Textual Hypothesis. Once the data is identified, we obtain the textual statement (or hypothesis)
for the annotated example. Given a set of cells, we generate queries that identify such data
evidence over the input table. Every query characterizes the data with different conditions (e.g.,
selections with constants) or constructs (e.g., aggregate). From the query and the evidence,
we create a text with a prompting method that exploits the human-like generation abilities
of large pre-trained language models (PLMs), such as GPT-3 [15]. Our prompting leads to a
variety of factual hypotheses, such as Barack and Nancy are in the same party in the second
example in Figure 1, while maximizing the coverage of the provided evidence and minimizing
hallucination.
Inference Label.
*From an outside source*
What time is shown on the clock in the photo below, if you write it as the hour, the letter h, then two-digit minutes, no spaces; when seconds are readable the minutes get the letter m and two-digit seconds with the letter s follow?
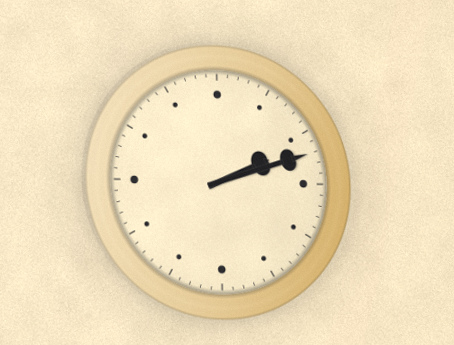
2h12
Finally, we need the corresponding label for every example. While Supports
examples are obtained naturally, as the hypothesis reflects the evidence from the table, for
Refutes examples we introduce generic methods built around the idea of injecting errors in the
data evidence. Once the data is modified, the process for text generation is applied to the “dirty”
data to obtain hypotheses that are refuted w.r.t. the original “clean” data.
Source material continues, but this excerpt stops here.